Le pangolin pourrait être l’animal qui a transmis le coronavirus de Wuhan à l’homme, lequel a déjà fait 638 morts. Des chercheurs de la South China Agricultural University ont avancé cette hypothèse ce vendredi 7 février à l’issue d’une batterie de tests sur des animaux sauvages, indique l’agence chinoise Xinhua.

Petit mammifère à écailles menacé d’extinction vivant en Afrique et en Asie, le pangolin est très recherché en Chine pour sa chair délicate. Ses écailles, ses os et ses organes trouvent leur usage dans la médecine traditionnelle bien que cet animal a la particularité de pouvoir héberger un virus sans être malade et le transmettre à d’autres espèces.

Le nouveau coronavirus trouve bel et bien sa source chez la chauve-souris, ses génomes sont à 96% identiques au virus circulant chez le mammifère. Le virus de chauve-souris ne peut cependant pas se fixer sur les récepteurs humains: il donc vraisemblable qu’il soit passé par une autre espèce pour s’adapter à l’homme.

Après avoir testé plus de 1 000 échantillons d’animaux sauvages, les chercheurs chinois ont découvert que les génomes de séquences de virus prélevés sur les pangolins étaient à 99% identiques à ceux trouvés sur des patients atteints du coronavirus de Wuhan.
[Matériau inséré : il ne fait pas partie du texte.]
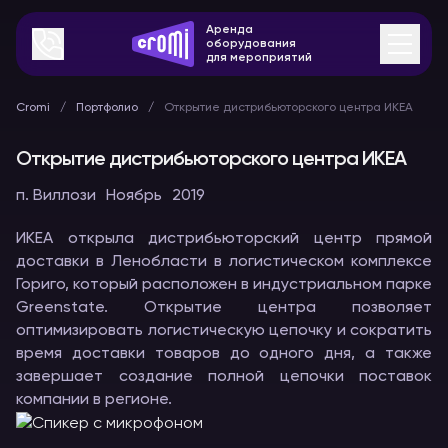
Аренда
оборудования
для мероприятий
Cromi
Портфолио
Открытие дистрибьюторского центра ИКЕА
Открытие дистрибьюторского центра ИКЕА
п. Виллози
Ноябрь
2019
ИКЕА открыла дистрибьюторский центр прямой
доставки в Ленобласти в логистическом комплексе
Гориго, который расположен в индустриальном парке
Greenstate. Открытие центра позволяет
оптимизировать логистическую цепочку и сократить
время доставки товаров до одного дня, а также
завершает создание полной цепочки поставок
компании в регионе.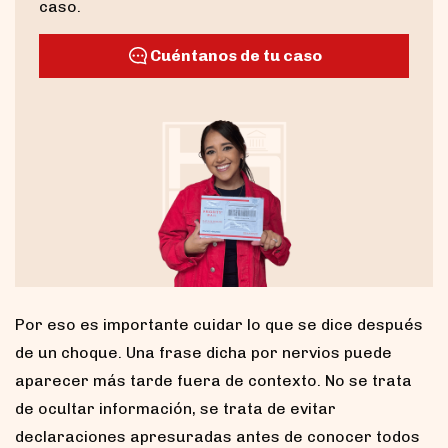
caso.
Cuéntanos de tu caso
Por eso es importante cuidar lo que se dice después
de un choque. Una frase dicha por nervios puede
aparecer más tarde fuera de contexto. No se trata
de ocultar información, se trata de evitar
declaraciones apresuradas antes de conocer todos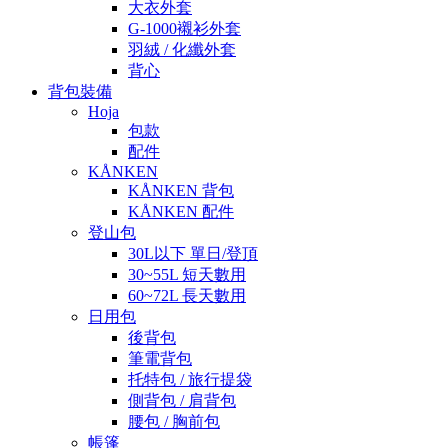
大衣外套
G-1000襯衫外套
羽絨 / 化纖外套
背心
背包裝備
Hoja
包款
配件
KÅNKEN
KÅNKEN 背包
KÅNKEN 配件
登山包
30L以下 單日/登頂
30~55L 短天數用
60~72L 長天數用
日用包
後背包
筆電背包
托特包 / 旅行提袋
側背包 / 肩背包
腰包 / 胸前包
帳篷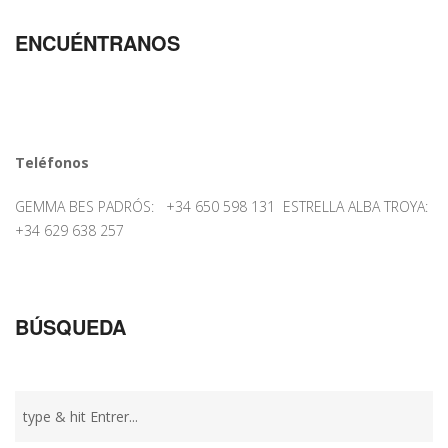
ENCUÉNTRANOS
Teléfonos
GEMMA BES PADRÓS: +34 650 598 131 ESTRELLA ALBA TROYA:
+34 629 638 257
BÚSQUEDA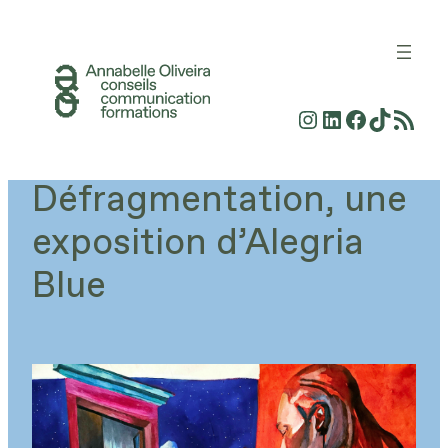
Aller
au
contenu
Instagram
LinkedIn
Faceboo
TikTok
Flux RSS
Défragmentation, une
exposition d’Alegria
Blue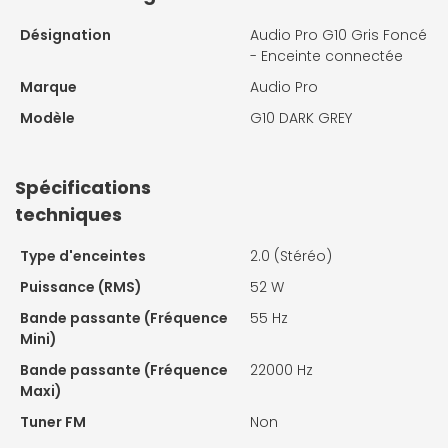
Désignation
Audio Pro G10 Gris Foncé
- Enceinte connectée
Marque
Audio Pro
Modèle
G10 DARK GREY
Spécifications
techniques
Type d'enceintes
2.0 (Stéréo)
Puissance (RMS)
52 W
Bande passante (Fréquence
55 Hz
Mini)
Bande passante (Fréquence
22000 Hz
Maxi)
Tuner FM
Non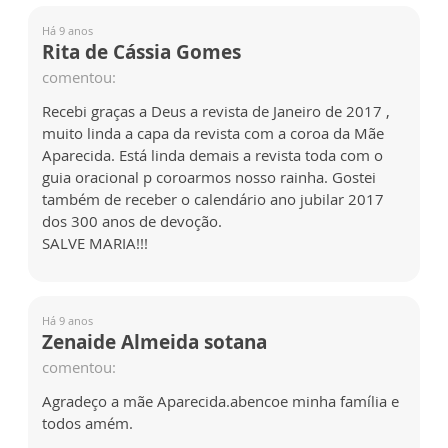
Há 9 anos
Rita de Cássia Gomes
comentou:
Recebi graças a Deus a revista de Janeiro de 2017 ,
muito linda a capa da revista com a coroa da Mãe
Aparecida. Está linda demais a revista toda com o
guia oracional p coroarmos nosso rainha. Gostei
também de receber o calendário ano jubilar 2017
dos 300 anos de devoção.
SALVE MARIA!!!
Há 9 anos
Zenaide Almeida sotana
comentou:
Agradeço a mãe Aparecida.abencoe minha família e
todos amém.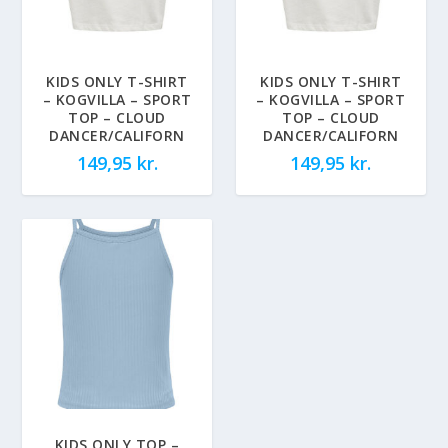
KIDS ONLY T-SHIRT
KIDS ONLY T-SHIRT
– KOGVILLA – SPORT
– KOGVILLA – SPORT
TOP – CLOUD
TOP – CLOUD
DANCER/CALIFORN
DANCER/CALIFORN
149,95
kr.
149,95
kr.
KIDS ONLY TOP –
La maladie a fait son apparition en décembre dernier dans un marché de Wuhan où nombre d’animaux, incluant des mammifères sauvages, sont mis en vente. L’hypothèse des serpents ne tient plus, notamment parce que l’épidémie du Syndrome respiratoire aigu sévère (SRAS) avait été causé par un coronavirus dont l’intermédiaire est la civette, un mammifère recherché pour sa viande.

Près de 100 000 pangolins sont victimes d’un commerce illégal annuellement. C’est l’espèce le plus braconné devant les éléphants et les rhinocéros. Malgré l’interdiction de commercialiser cette espèce, elle est en grande demande en Chine et au Vietnam.